Pub Date: April 17th, 2012
ISBN: 978-1475146882
Publisher: CreateSpace

This boisterous cop drama set in Boston’s troubled Tremont neighborhood offers more than the usual mix of corruption, organized crime and paranoiac plot twists.

A prostitute lies dead in a cheap motel in a bad part of town. Her suspected killer—a city policeman—is hauled away amid the glare of the local press. It all looks clear enough for everyone except young, streetwise Officer Ben Grasso (and perhaps Dennis Lehane fans), who begins his own covert investigation into the increasingly convoluted situation. He knows his childhood buddy Andy McGill is being framed for the shooting, but by whom? And why?
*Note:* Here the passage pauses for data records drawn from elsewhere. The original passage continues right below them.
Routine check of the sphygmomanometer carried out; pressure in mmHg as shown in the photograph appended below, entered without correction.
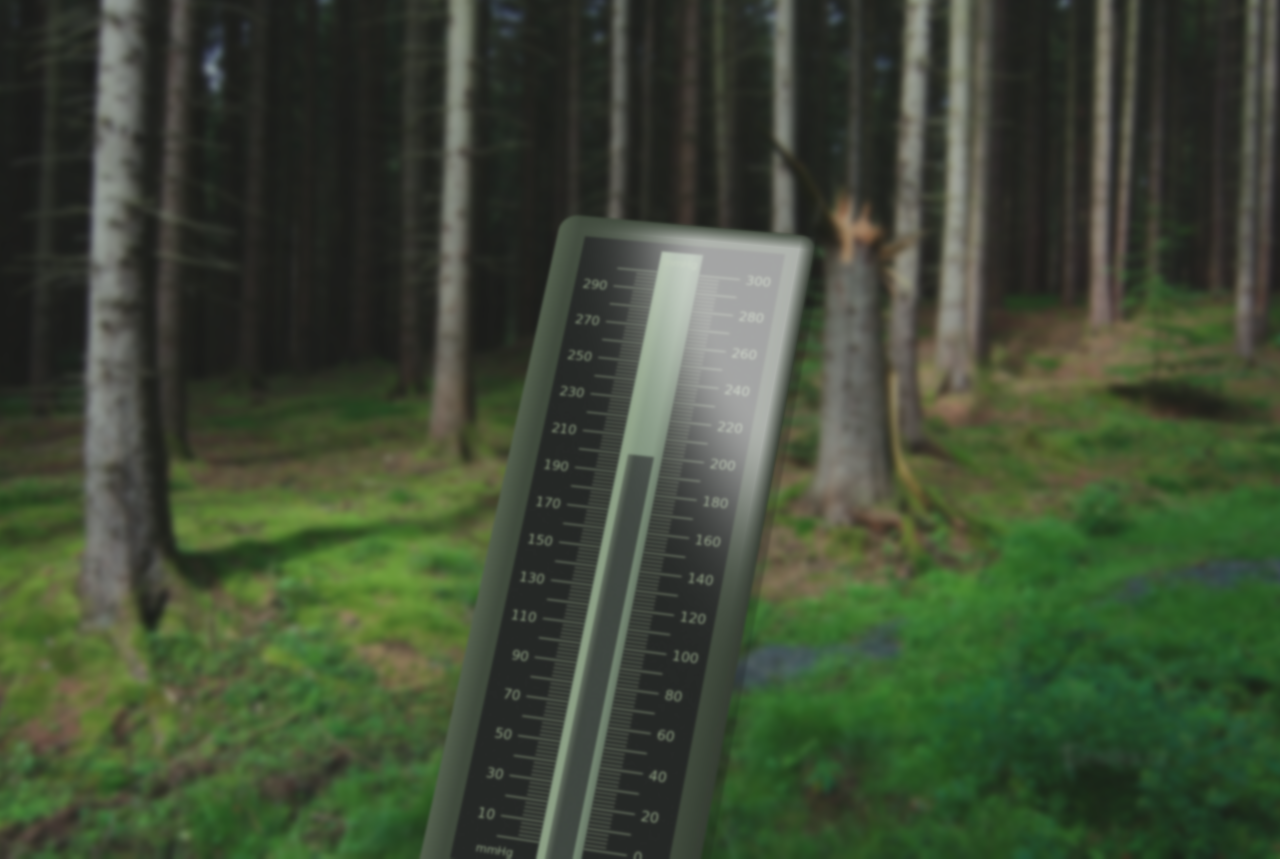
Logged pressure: 200 mmHg
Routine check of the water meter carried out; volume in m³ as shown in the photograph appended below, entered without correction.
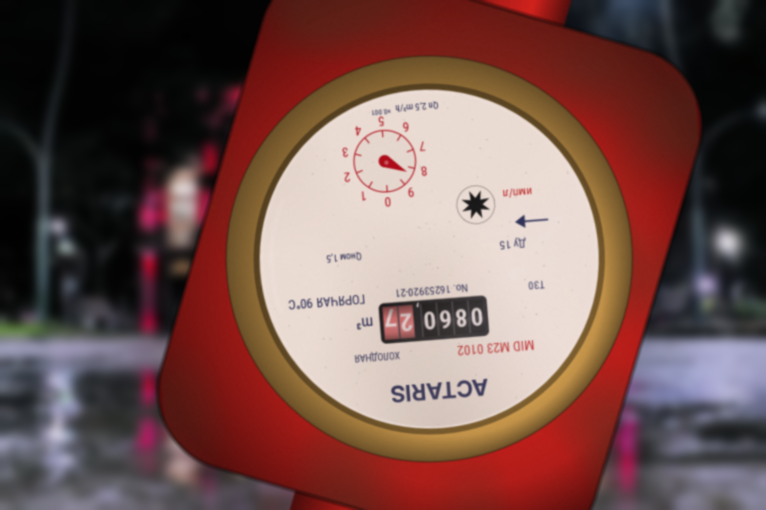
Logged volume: 860.268 m³
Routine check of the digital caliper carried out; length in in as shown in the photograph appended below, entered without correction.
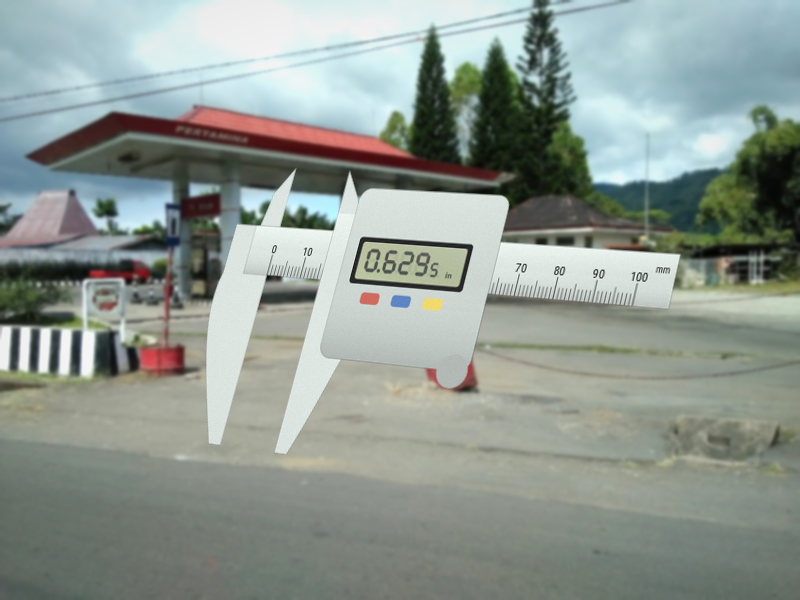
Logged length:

Grasso’s knockout new partner—nightstick-wielding ex-Israeli intelligence agent Dina Greenbaum—joins in the search for the real story behind the young working girl’s murder, which leads them deep into a fairly predictable but entertaining tangle of organized crime and police corruption. Secret alliances, rogue bikers and a shadowy figure named Frank Ferrante complicate the pursuit of truth, as does a problematic romance that threatens to bubble up between Officers Grasso and Greenbaum. Hidden agendas are the order of the day, along with baseball, shootouts, familial responsibility and explosions. With these elements firmly in hand, the author turns out a more-than-competent thriller sure to please genre aficionados who like their crime fiction fast-paced, but not too broody or cerebral. Collins’ heroes and villains are comfortably life-sized, and his flair for interesting details of time and place keep the prose realistic but not dull. What helps elevate Collins’ debut from similar fare are his intriguing (but not belabored) digressions into his protagonists’ compelling back stories: Grasso’s ongoing balancing act between idealism and pragmatism rings true, without veering needlessly into chest-thumping machismo or blue-collar bathos, while Greenbaum’s mysterious doings with the Mossad are taut enough to be a self-contained tale. Readers rooting for further adventures from the duo will welcome the novel’s tidy, open-ended finale, which suggests the beginning of a potentially popular series.

An excellent police thriller from a new talent.